TRY IT = Transcribe every line of text in the material below word for word, omitting the pictures.

DATA FOR THIS TASK =

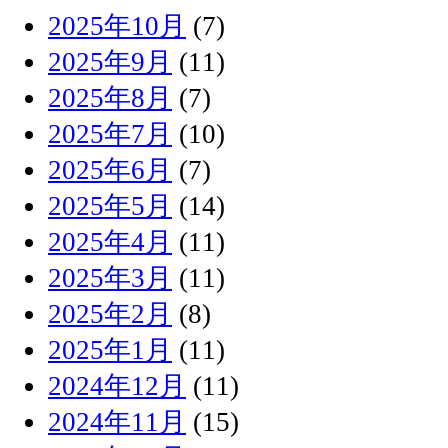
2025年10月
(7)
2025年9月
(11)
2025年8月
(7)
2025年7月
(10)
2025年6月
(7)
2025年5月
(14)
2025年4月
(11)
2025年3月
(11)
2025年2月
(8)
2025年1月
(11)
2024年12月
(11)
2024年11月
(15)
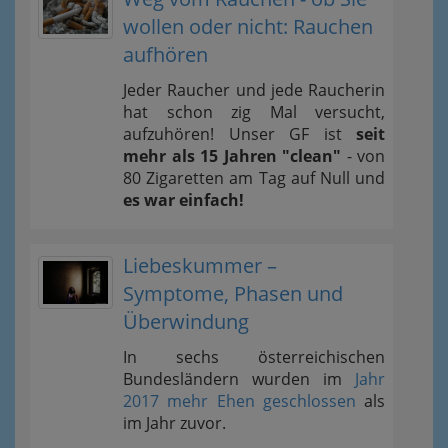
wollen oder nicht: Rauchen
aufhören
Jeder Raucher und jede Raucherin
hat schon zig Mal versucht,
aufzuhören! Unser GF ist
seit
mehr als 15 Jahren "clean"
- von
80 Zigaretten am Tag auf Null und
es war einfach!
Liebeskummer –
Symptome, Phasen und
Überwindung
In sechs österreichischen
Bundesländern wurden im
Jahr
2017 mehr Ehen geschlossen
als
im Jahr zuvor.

OUTPUT FOR THIS TASK =
2025年10月
(7)
2025年9月
(11)
2025年8月
(7)
2025年7月
(10)
2025年6月
(7)
2025年5月
(14)
2025年4月
(11)
2025年3月
(11)
2025年2月
(8)
2025年1月
(11)
2024年12月
(11)
2024年11月
(15)
wollen oder nicht: Rauchen
aufhören
Jeder Raucher und jede Raucherin
hat schon zig Mal versucht,
aufzuhören! Unser GF ist
seit
mehr als 15 Jahren "clean"
- von
80 Zigaretten am Tag auf Null und
es war einfach!
Liebeskummer –
Symptome, Phasen und
Überwindung
In sechs österreichischen
Bundesländern wurden im
Jahr
2017 mehr Ehen geschlossen
als
im Jahr zuvor.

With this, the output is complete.